SWE-EVO: Benchmarking Coding Agents in Long-Horizon Software Evolution Scenarios
Minh V. T. Thai, Tue Le, Dung Nguyen Manh, Huy Phan Nhat, Nghi D. Q. Bui
2025-12-25
Summary
This paper introduces a new way to test AI coding assistants, moving beyond simple tasks to focus on how well they can handle realistic software development projects that require many changes over time.
What's the problem?
Current tests for AI coding agents only check if they can fix a single bug or add a small feature. Real software development is much more complex, involving understanding what a project *should* do, planning out changes across many different code files, and making sure new code doesn't break existing features. Existing benchmarks don't accurately reflect these challenges, so it's hard to know if AI can actually help with real-world coding.
What's the solution?
The researchers created a benchmark called SWE-EVO, which uses the actual history of seven popular Python projects. This benchmark gives the AI tasks that require it to make changes to many files at once – an average of 21 files per task – and then verifies that the changes work with a large set of tests (around 874 tests per task). They then tested some of the most advanced AI models, including GPT-5, on this benchmark.
Why it matters?
The results showed that even the best AI models struggle with these more complex, long-term coding tasks. GPT-5 only solved 21% of the tasks, compared to 65% on simpler tests.
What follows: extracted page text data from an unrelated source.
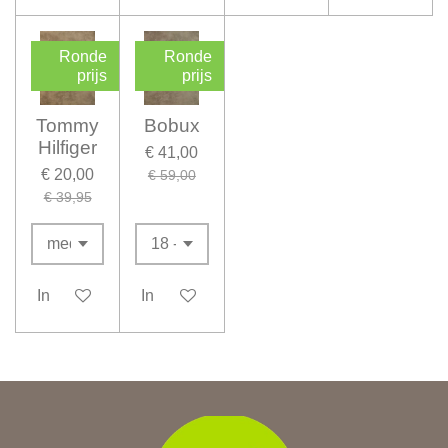
Ronde
Ronde
prijs
prijs
Tommy
Bobux
Hilfiger
€ 41,00
€ 20,00
€ 59,00
€ 39,95
In winkelwagen
In winkelwagen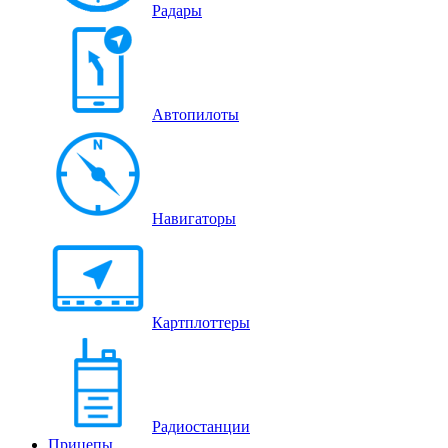
Радары
Автопилоты
Навигаторы
Картплоттеры
Радиостанции
Прицепы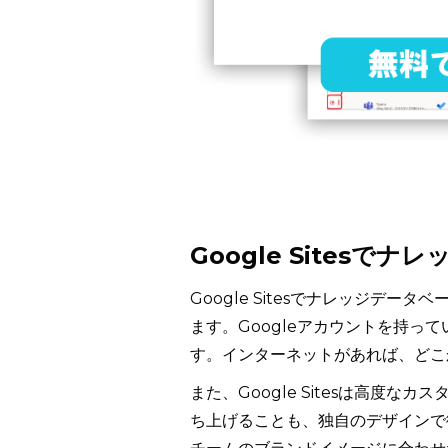
Google Sites
Google Sitesでナレッジデ
ます。Googleアカウントを持
す。インターネットがあれば、どこ
また、Google Sitesは高度
ち上げることも、独自のデザインで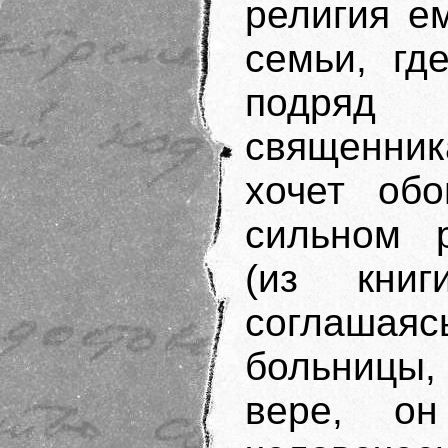
религия е
семьи, гд
подряд 
священн
хочет обо
сильном 
(из кни
соглашаяс
больницы,
вере, он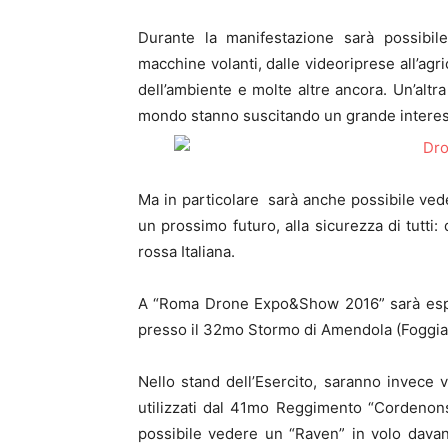
Durante la manifestazione sarà possibil
macchine volanti, dalle videoriprese all’agri
dell’ambiente e molte altre ancora. Un’altr
mondo stanno suscitando un grande intere
Ma in particolare sarà anche possibile veder
un prossimo futuro, alla sicurezza di tutti: 
rossa Italiana.
A “Roma Drone Expo&Show 2016” sarà espo
presso il 32mo Stormo di Amendola (Foggia) 
Nello stand dell’Esercito, saranno invece vis
utilizzati dal 41mo Reggimento “Cordenons”
possibile vedere un “Raven” in volo davanti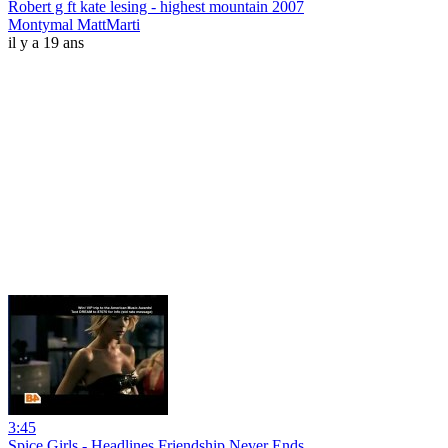
Robert g ft kate lesing - highest mountain 2007
Montymal MattMarti
il y a 19 ans
3:45
Spice Girls - Headlines Friendship Never Ends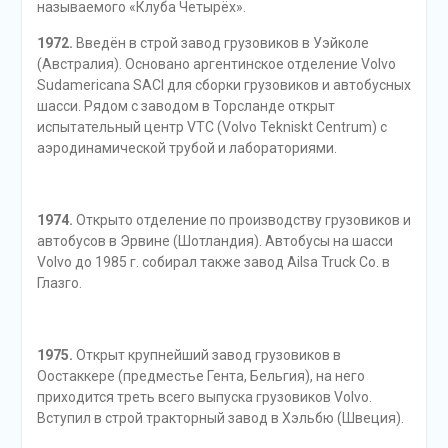
называемого «Клуба Четырёх».
1972.
Введён в строй завод грузовиков в Уэйколе
(Австралия). Основано аргентинское отделение Volvo
Sudamericana SACI для сборки грузовиков и автобусных
шасси. Рядом с заводом в Торсланде открыт
испытательный центр VTC (Volvo Tekniskt Centrum) с
аэродинамической трубой и лабораториями.
1974.
Открыто отделение по производству грузовиков и
автобусов в Эрвине (Шотландия). Автобусы на шасси
Volvo до 1985 г. собирал также завод Ailsa Truck Co. в
Глазго.
1975.
Открыт крупнейший завод грузовиков в
Оостаккере (предместье Гента, Бельгия), на него
приходится треть всего выпуска грузовиков Volvo.
Вступил в строй тракторный завод в Хэльбю (Швеция).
This highlights a significant gap in the capabilities of current AI coding assistants and shows that more research is needed to make them truly useful for real software development. The paper also introduces a new way to measure *how much* progress an AI makes on a complex task, even if it doesn't fully solve it.
Abstract
Existing benchmarks for AI coding agents focus on isolated, single-issue tasks such as fixing a bug or implementing a small feature. However, real-world software engineering is fundamentally a long-horizon endeavor: developers must interpret high-level requirements, plan coordinated changes across many files, and evolve codebases over multiple iterations while preserving existing functionality. We introduce SWE-EVO, a benchmark that evaluates agents on this long-horizon software evolution challenge. Constructed from release notes and version histories of seven mature open-source Python projects, Tool comprises 48 evolution tasks that require agents to implement multi-step modifications spanning an average of 21 files, validated against comprehensive test suites averaging 874 tests per instance. Experiments with state-of-the-art models reveal a striking capability gap: even GPT-5 with OpenHands achieves only a 21 percent resolution rate on Tool, compared to 65 percent on the single-issue SWE-Bench Verified. This demonstrates that current agents struggle with sustained, multi-file reasoning. We also propose Fix Rate, a fine-grained metric that captures partial progress toward solving these complex, long-horizon tasks.